Today he is the Managing Director of a leading seed-making company and was honored by the Queen of England for his contribution to sustainable development. A young engineer from Mumbai gives up his well-paid job to work at Asia Plateau. He catches a vision to make India great. In the garage of a friend and with hardly any capital he starts a business supplying equipment to hospitals. At an exhibition he sees that there is hardly any pathology equipment being exported from India. His dream is to put India on the world export map in his product range. Today 400 highly skilled technicians of his Company make products which are sold all over the world.
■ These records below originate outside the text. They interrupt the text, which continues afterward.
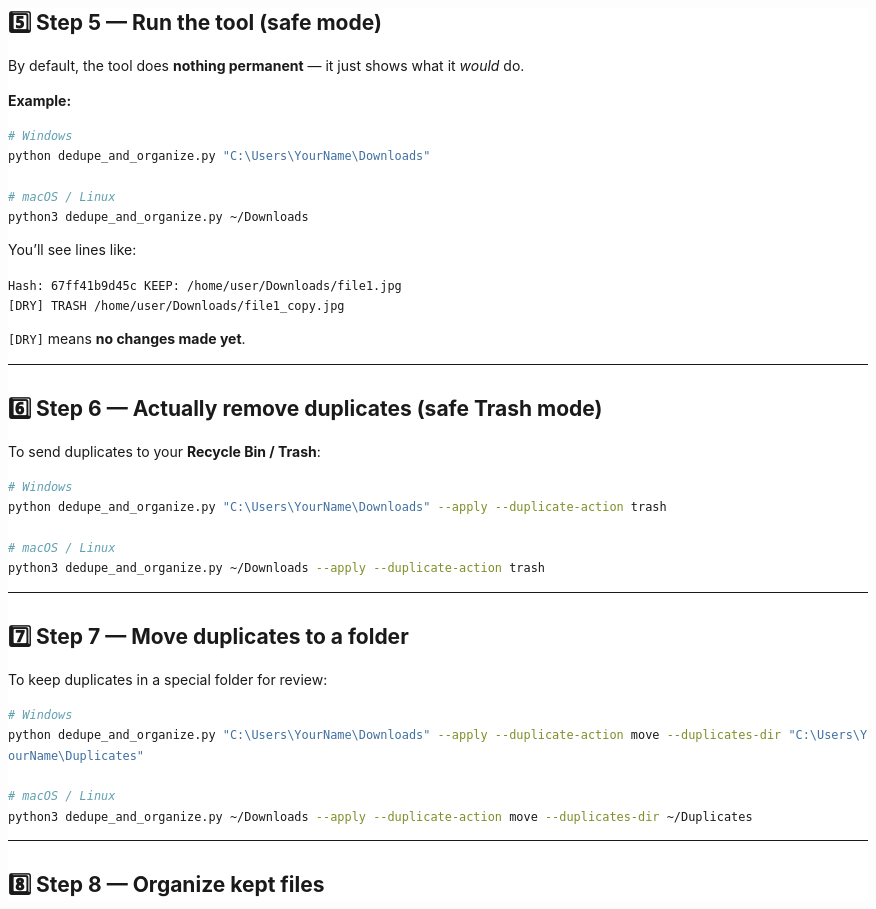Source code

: 
## 5️⃣ Step 5 — Run the tool (safe mode)

By default, the tool does **nothing permanent** — it just shows what it *would* do.

**Example:**
```bash
# Windows
python dedupe_and_organize.py "C:\Users\YourName\Downloads"

# macOS / Linux
python3 dedupe_and_organize.py ~/Downloads
```

You’ll see lines like:
```
Hash: 67ff41b9d45c KEEP: /home/user/Downloads/file1.jpg
[DRY] TRASH /home/user/Downloads/file1_copy.jpg
```
`[DRY]` means **no changes made yet**.

---

## 6️⃣ Step 6 — Actually remove duplicates (safe Trash mode)

To send duplicates to your **Recycle Bin / Trash**:
```bash
# Windows
python dedupe_and_organize.py "C:\Users\YourName\Downloads" --apply --duplicate-action trash

# macOS / Linux
python3 dedupe_and_organize.py ~/Downloads --apply --duplicate-action trash
```

---

## 7️⃣ Step 7 — Move duplicates to a folder

To keep duplicates in a special folder for review:
```bash
# Windows
python dedupe_and_organize.py "C:\Users\YourName\Downloads" --apply --duplicate-action move --duplicates-dir "C:\Users\YourName\Duplicates"

# macOS / Linux
python3 dedupe_and_organize.py ~/Downloads --apply --duplicate-action move --duplicates-dir ~/Duplicates
```

---

## 8️⃣ Step 8 — Organize kept files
These, and many more individuals, have a hope that however gloomy the present may appear, tomorrow can be different. This hope is deeply rooted in personal experience of change, which enables them to believe that their surroundings can also become different, and society itself can change. They have found a purpose for their lives and an inner freedom to pursue that purpose, while their own hidden potential blossoms. They are not meditating in a monastery or preaching from the mountaintop. In the ding-dong battles of everyday life their experiences ring true. The change that has come about in their lives and in their surroundings is worthwhile in itself. But the potential, which they symbolize, of bringing about such a change, is even more significant. Steps of personal change activate one's conscience. Heeding the voice of that conscience over a period of time increases one's sensitivity to it. A candle gets lit in one's heart. It guides you along your own unique journey. It gives one great hope to see that even the men of common clay can feel the spark of life. Every ordinary man can become an effective catalyst of change. The purpose of Asia Plateau is to demonstrate this simple truth.